### Brief
From the records below, set down exactly the lines starting with the line that contains "bir davadır. Bu sırf bugün Gazze’deki" and going on through the line that contains "blocadei rusești". Nothing else is wanted.

--- Supplied records ---

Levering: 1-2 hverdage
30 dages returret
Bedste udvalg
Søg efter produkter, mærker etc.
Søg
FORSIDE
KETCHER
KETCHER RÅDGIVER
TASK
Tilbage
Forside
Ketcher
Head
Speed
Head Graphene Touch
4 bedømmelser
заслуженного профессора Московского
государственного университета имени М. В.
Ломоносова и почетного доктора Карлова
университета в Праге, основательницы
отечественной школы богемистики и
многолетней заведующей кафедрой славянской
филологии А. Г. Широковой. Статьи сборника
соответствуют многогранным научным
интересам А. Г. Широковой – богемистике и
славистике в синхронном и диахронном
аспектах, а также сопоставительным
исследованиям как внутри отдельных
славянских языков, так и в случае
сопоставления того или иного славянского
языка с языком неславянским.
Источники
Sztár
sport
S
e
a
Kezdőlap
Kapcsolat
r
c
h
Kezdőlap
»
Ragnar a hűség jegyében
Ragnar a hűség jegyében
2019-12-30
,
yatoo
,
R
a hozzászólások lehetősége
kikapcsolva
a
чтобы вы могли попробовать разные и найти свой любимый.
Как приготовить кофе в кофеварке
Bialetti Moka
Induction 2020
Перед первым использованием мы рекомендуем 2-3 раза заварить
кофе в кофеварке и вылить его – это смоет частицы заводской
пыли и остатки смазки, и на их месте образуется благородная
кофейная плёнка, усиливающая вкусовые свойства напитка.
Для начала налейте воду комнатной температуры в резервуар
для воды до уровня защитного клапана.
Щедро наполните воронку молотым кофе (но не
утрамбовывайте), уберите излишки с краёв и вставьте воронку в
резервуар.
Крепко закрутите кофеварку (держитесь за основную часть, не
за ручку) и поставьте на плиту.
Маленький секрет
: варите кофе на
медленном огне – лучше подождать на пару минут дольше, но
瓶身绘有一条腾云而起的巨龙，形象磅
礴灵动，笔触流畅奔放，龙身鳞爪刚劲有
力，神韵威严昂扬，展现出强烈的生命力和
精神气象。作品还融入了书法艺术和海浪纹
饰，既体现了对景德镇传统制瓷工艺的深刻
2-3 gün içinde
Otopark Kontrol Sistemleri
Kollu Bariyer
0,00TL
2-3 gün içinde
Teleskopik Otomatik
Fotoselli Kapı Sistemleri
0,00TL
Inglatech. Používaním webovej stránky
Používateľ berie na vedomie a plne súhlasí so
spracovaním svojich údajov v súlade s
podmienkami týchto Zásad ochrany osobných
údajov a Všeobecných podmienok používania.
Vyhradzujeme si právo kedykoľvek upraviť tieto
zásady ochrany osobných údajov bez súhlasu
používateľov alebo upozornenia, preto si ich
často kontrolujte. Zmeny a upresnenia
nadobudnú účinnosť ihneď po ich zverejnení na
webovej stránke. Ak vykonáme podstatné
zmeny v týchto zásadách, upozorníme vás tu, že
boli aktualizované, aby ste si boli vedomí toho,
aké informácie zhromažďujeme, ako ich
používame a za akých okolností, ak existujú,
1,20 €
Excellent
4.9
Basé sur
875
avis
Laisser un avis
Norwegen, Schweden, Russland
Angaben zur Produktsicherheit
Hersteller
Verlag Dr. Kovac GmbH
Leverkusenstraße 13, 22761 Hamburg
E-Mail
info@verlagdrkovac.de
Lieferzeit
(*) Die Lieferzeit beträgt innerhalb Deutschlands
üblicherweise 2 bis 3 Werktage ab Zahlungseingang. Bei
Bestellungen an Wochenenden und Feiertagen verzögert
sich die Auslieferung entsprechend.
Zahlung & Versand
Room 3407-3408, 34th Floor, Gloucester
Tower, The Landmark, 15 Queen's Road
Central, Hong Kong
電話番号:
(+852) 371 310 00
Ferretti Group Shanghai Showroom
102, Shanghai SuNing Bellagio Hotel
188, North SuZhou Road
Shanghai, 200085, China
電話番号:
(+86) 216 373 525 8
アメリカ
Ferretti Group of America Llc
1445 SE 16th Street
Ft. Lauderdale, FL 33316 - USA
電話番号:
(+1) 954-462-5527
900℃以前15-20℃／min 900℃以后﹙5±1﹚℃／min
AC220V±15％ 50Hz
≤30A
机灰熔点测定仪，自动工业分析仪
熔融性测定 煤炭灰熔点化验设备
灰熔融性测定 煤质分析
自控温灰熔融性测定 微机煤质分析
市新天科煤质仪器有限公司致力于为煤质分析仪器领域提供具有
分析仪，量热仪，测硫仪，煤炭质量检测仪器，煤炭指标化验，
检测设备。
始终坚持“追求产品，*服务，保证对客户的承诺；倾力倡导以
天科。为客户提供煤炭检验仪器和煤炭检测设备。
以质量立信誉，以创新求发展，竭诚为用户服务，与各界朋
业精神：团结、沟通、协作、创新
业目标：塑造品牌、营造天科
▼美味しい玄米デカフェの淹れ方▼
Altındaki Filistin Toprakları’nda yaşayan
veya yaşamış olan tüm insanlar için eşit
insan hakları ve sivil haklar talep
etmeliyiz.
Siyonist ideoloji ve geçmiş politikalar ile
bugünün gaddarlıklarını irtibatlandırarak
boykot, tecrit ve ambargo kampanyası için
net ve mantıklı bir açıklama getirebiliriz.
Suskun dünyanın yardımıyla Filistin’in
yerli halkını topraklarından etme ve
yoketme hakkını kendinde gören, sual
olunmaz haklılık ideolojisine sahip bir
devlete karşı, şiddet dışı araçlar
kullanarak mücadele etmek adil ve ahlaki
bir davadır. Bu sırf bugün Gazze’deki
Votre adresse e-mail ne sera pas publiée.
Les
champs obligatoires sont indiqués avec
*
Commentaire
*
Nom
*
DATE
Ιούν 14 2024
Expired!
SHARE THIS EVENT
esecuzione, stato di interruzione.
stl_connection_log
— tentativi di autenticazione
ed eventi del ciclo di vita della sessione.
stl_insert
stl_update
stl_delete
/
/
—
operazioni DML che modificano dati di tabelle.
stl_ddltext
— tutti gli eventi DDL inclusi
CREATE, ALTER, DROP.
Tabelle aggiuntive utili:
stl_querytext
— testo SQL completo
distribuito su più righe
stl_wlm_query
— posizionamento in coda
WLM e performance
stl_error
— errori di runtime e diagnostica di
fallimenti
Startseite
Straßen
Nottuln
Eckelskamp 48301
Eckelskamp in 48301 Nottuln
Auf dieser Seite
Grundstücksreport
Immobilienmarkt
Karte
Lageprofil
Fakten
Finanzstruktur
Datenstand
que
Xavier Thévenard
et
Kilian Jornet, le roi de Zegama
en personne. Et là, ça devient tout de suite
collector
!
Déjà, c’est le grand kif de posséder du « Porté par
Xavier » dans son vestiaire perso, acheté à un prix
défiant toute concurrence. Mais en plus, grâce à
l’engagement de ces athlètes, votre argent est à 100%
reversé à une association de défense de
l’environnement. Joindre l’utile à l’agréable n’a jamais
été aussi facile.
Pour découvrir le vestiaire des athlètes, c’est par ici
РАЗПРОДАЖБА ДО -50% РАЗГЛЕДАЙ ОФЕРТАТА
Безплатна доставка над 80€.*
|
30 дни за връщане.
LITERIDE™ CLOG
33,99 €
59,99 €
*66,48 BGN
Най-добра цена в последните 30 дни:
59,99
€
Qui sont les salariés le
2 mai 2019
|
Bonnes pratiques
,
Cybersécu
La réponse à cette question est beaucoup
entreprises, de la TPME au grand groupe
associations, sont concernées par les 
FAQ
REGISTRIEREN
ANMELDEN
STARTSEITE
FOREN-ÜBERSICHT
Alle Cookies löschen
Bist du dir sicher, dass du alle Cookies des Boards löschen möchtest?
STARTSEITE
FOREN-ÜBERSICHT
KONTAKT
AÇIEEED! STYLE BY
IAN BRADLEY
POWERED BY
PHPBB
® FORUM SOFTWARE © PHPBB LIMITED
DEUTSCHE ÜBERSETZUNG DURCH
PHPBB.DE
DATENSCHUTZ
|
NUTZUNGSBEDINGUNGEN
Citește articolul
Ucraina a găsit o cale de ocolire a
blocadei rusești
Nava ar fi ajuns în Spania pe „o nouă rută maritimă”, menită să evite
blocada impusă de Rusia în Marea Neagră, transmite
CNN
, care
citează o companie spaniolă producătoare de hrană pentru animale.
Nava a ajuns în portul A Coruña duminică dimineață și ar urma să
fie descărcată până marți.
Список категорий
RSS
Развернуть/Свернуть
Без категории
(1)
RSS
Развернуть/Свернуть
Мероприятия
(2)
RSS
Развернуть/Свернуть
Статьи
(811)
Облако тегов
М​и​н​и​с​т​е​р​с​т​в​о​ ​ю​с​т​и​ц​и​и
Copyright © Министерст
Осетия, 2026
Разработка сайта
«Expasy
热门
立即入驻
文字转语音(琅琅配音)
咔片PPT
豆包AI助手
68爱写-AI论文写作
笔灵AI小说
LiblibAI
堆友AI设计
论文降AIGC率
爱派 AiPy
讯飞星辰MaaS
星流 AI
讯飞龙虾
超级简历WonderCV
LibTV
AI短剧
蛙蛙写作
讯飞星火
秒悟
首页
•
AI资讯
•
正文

---

### Solution to the problem
bir davadır. Bu sırf bugün Gazze’deki
Votre adresse e-mail ne sera pas publiée.
Les
champs obligatoires sont indiqués avec
*
Commentaire
*
Nom
*
DATE
Ιούν 14 2024
Expired!
SHARE THIS EVENT
esecuzione, stato di interruzione.
stl_connection_log
— tentativi di autenticazione
ed eventi del ciclo di vita della sessione.
stl_insert
stl_update
stl_delete
/
/
—
operazioni DML che modificano dati di tabelle.
stl_ddltext
— tutti gli eventi DDL inclusi
CREATE, ALTER, DROP.
Tabelle aggiuntive utili:
stl_querytext
— testo SQL completo
distribuito su più righe
stl_wlm_query
— posizionamento in coda
WLM e performance
stl_error
— errori di runtime e diagnostica di
fallimenti
Startseite
Straßen
Nottuln
Eckelskamp 48301
Eckelskamp in 48301 Nottuln
Auf dieser Seite
Grundstücksreport
Immobilienmarkt
Karte
Lageprofil
Fakten
Finanzstruktur
Datenstand
que
Xavier Thévenard
et
Kilian Jornet, le roi de Zegama
en personne. Et là, ça devient tout de suite
collector
!
Déjà, c’est le grand kif de posséder du « Porté par
Xavier » dans son vestiaire perso, acheté à un prix
défiant toute concurrence. Mais en plus, grâce à
l’engagement de ces athlètes, votre argent est à 100%
reversé à une association de défense de
l’environnement. Joindre l’utile à l’agréable n’a jamais
été aussi facile.
Pour découvrir le vestiaire des athlètes, c’est par ici
РАЗПРОДАЖБА ДО -50% РАЗГЛЕДАЙ ОФЕРТАТА
Безплатна доставка над 80€.*
|
30 дни за връщане.
LITERIDE™ CLOG
33,99 €
59,99 €
*66,48 BGN
Най-добра цена в последните 30 дни:
59,99
€
Qui sont les salariés le
2 mai 2019
|
Bonnes pratiques
,
Cybersécu
La réponse à cette question est beaucoup
entreprises, de la TPME au grand groupe
associations, sont concernées par les 
FAQ
REGISTRIEREN
ANMELDEN
STARTSEITE
FOREN-ÜBERSICHT
Alle Cookies löschen
Bist du dir sicher, dass du alle Cookies des Boards löschen möchtest?
STARTSEITE
FOREN-ÜBERSICHT
KONTAKT
AÇIEEED! STYLE BY
IAN BRADLEY
POWERED BY
PHPBB
® FORUM SOFTWARE © PHPBB LIMITED
DEUTSCHE ÜBERSETZUNG DURCH
PHPBB.DE
DATENSCHUTZ
|
NUTZUNGSBEDINGUNGEN
Citește articolul
Ucraina a găsit o cale de ocolire a
blocadei rusești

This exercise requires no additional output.